SBI Ecowrap also called for a relook at how the government's Central Statistics Office calculates CPI. "Unfortunately, CSO methodology of using CES survey data has resulted in CPI being overstated by 200 bps. Its high time we question the CSO methodology of CPI estimation as it results in erroneous policy decisions.”
The report said inflation is expected to remain high in the remaining months of 2019-20—close to 7 percent and thus averaging to 5 percent for the financial year. "We believe that RBI will go for a long pause possibly throughout 2020 as inflation is likely to remain above 6 percent till June-July 2020," it noted.
Also Read: Can QE Work in India With 7% Inflation?

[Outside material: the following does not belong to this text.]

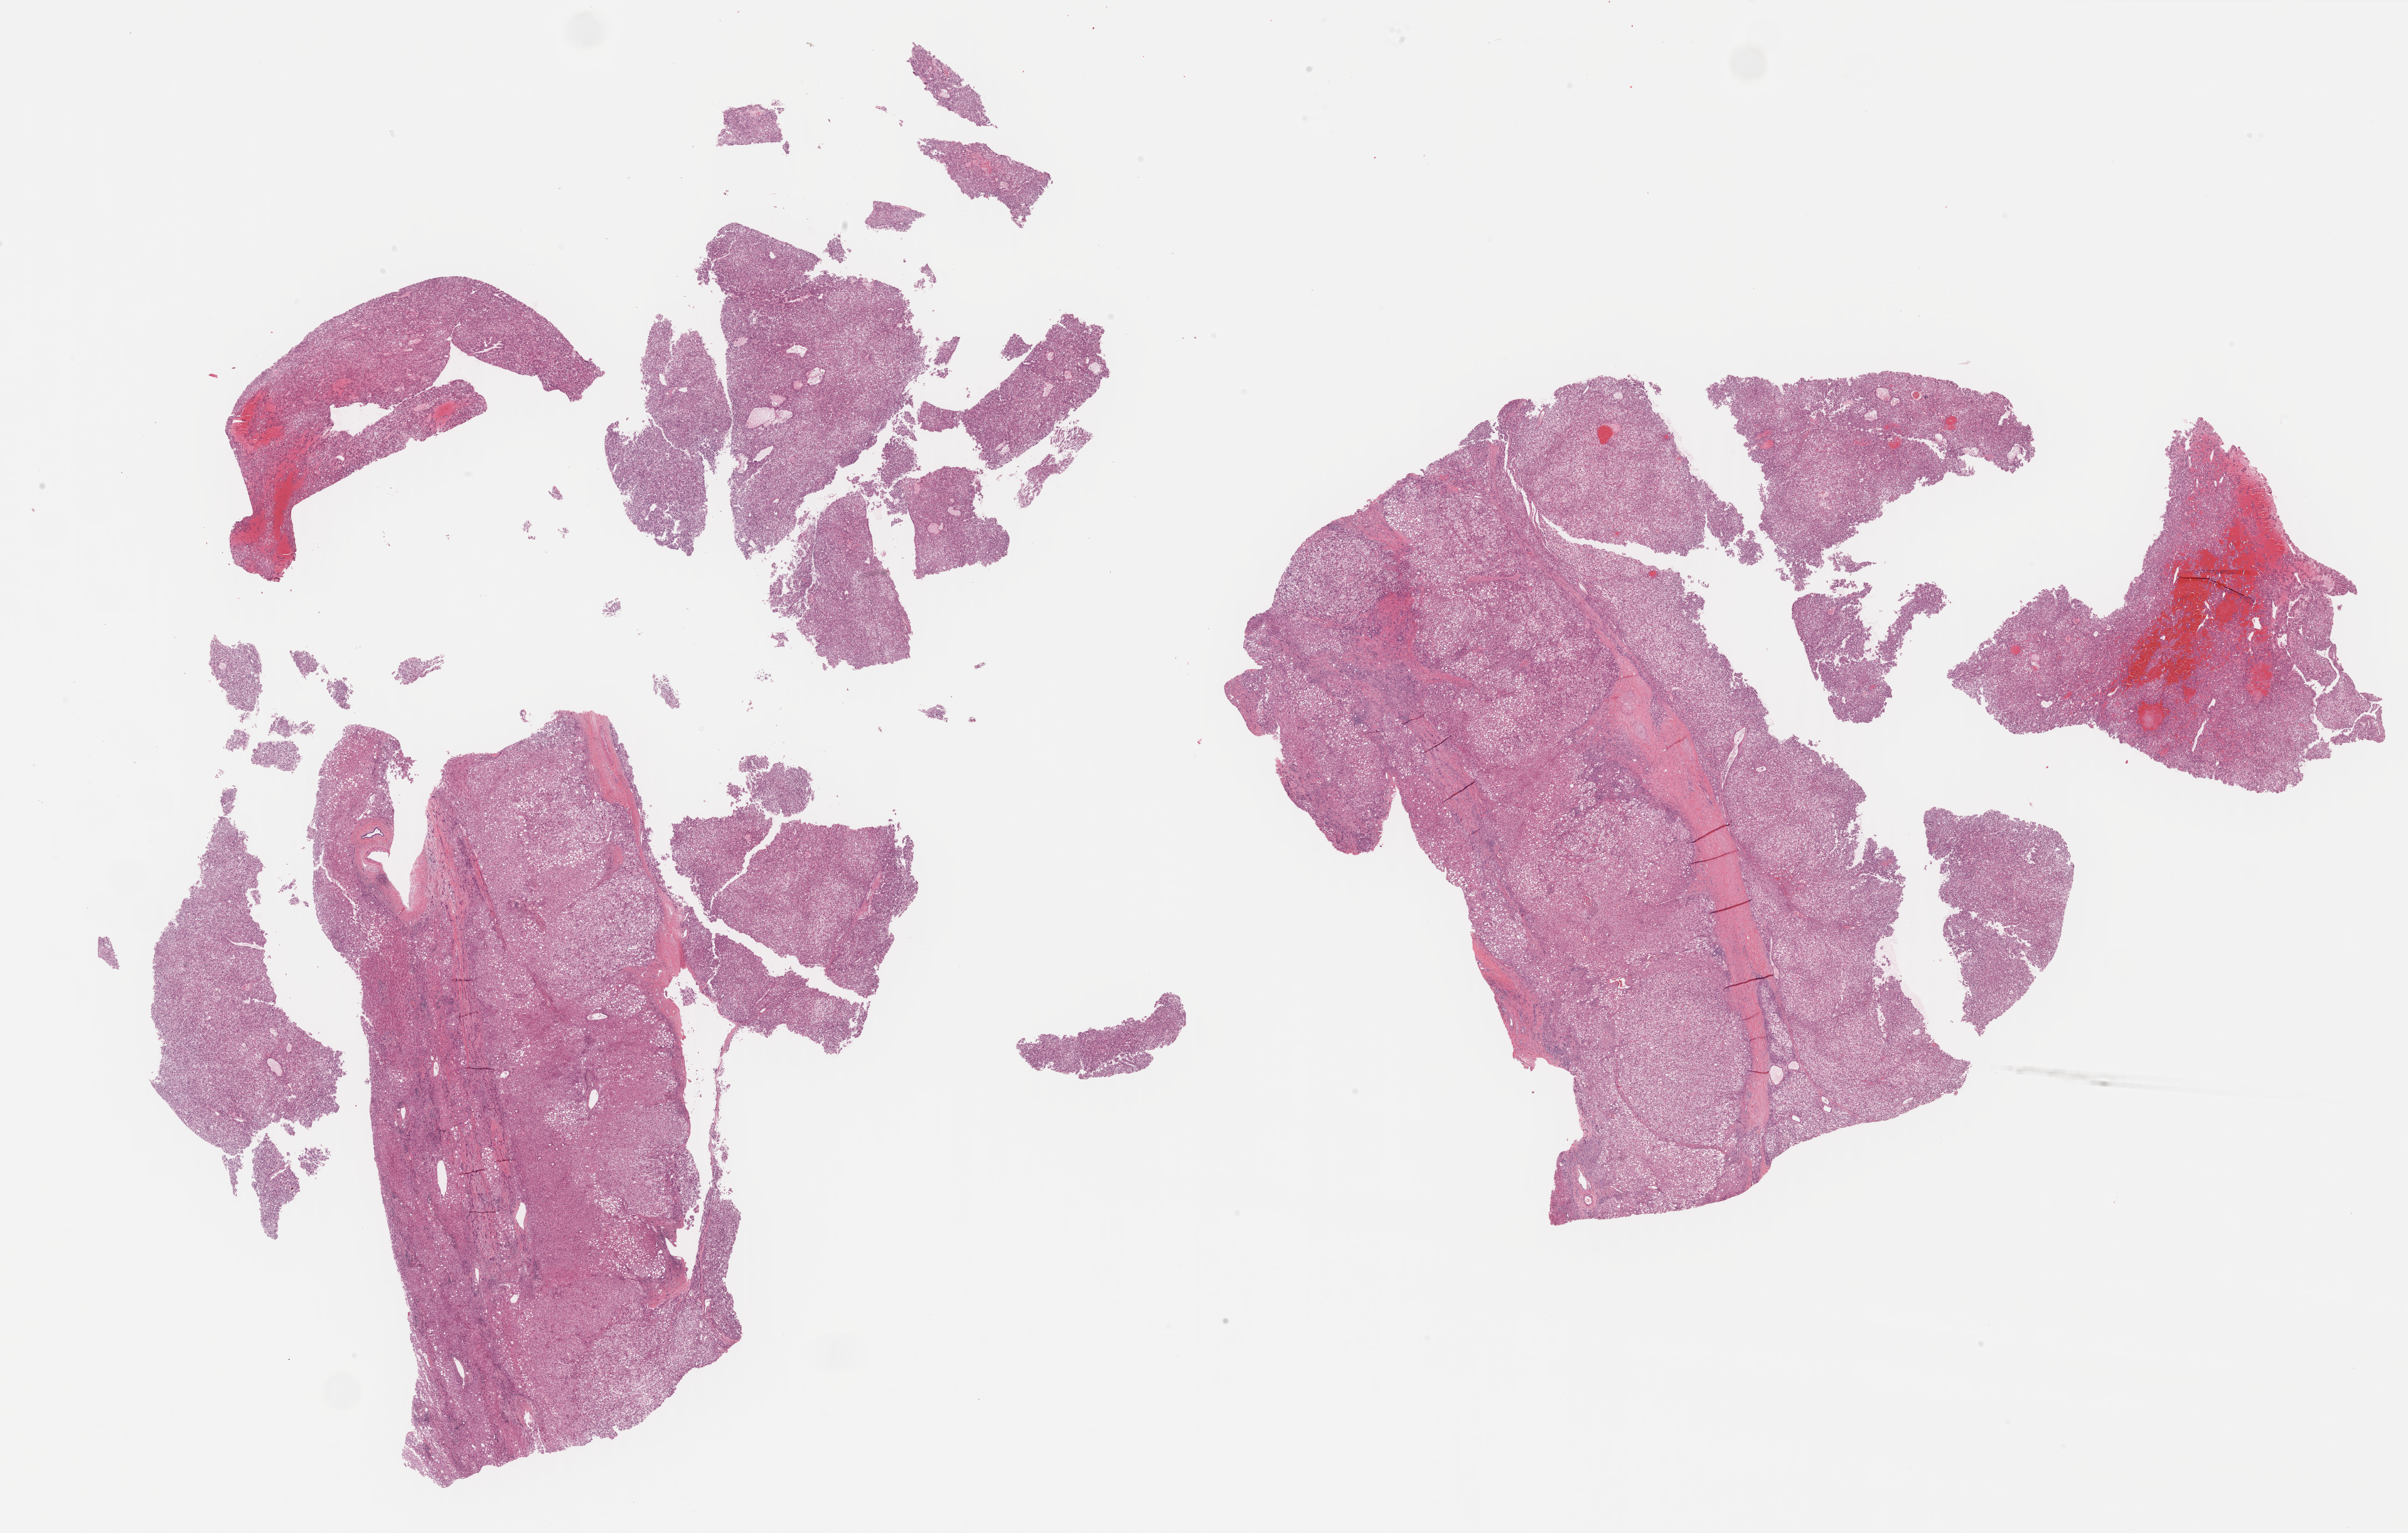
Hematoxylin and eosin (H&E) stained whole-slide image — low-resolution overview of the scanned area, about 31.1 x 19.8 mm (acquisition: 40x scan), formalin-fixed paraffin-embedded (FFPE) diagnostic section, liver, primary tumour sample. Patient: male, age at initial diagnosis 61 years. Histologic grade: G1 (well differentiated).
AJCC pathologic stage: IIIA (6th edition). Pathologic diagnosis: Hepatocellular carcinoma, NOS. TNM: T3 N0 M0.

Given the situation of low growth and high inflation (a possible situation of stagflation), the coming months are crucial for RBI to decide on any action at the repo rate front, the research report said.
According to the first advanced estimates released by CSO, India's GDP growth rate in 2019-20 is pegged at 5 percent—the lowest in 11 years. The World Bank in a recent report has also pegged a similar growth in the economy for the current fiscal.